PASSAGE PROVIDED.
Why I Traded My $1600 Lens for the One that Cost $100

OK, that’s not the financial transaction, I didn’t give away $1500…but I did replace the lens physically, here’s why –

I did it to myself.  I have no one to blame but me.  After spending two days with other photographers at a workshop last year, I decided I needed it.  That seemed to be the lens of choice.  I had to have it.  It would make me legit.  There’s something about that little red ring that makes you feel something special…Another lens with a little red ring would make me feel legit.  It took another workshop, a year later, to realize how wrong I was.

I hadn’t taken my own advice  – “don’t buy new gear until you know why what you have doesn’t work for you anymore, and what the new equipment will do for you instead”.  It wasn’t my gear that wasn’t working for me, it was my brain.  It’s something often called the “comparison monster”, and I fed it $1600 and my confidence, and it ate it up, leaving me nothing.

DATA SHOWN.
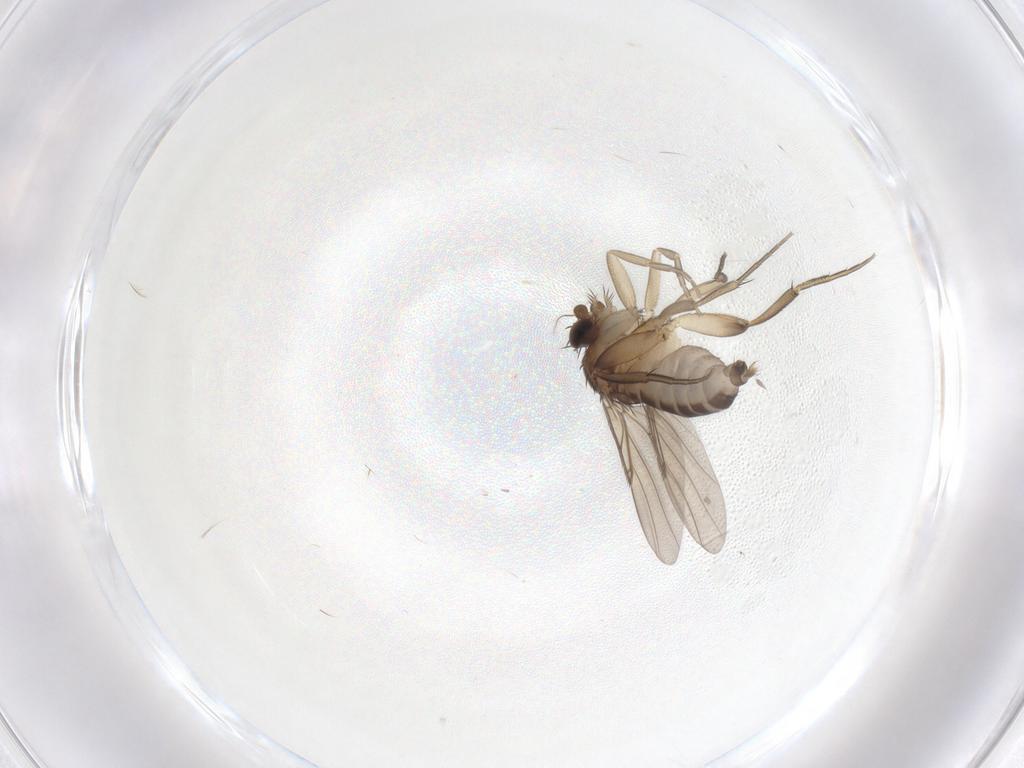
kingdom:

GIVEN TASK.
In the passage about trading the $1600 lens, rewrite the part that opens with the words containing "I did it to" and closes with "wrong I was.", putting "camera enthusiasts" in place of "photographers".

FINAL ANSWER.
I did it to myself.  I have no one to blame but me.  After spending two days with other camera enthusiasts at a workshop last year, I decided I needed it.  That seemed to be the lens of choice.  I had to have it.  It would make me legit.  There’s something about that little red ring that makes you feel something special…Another lens with a little red ring would make me feel legit.  It took another workshop, a year later, to realize how wrong I was.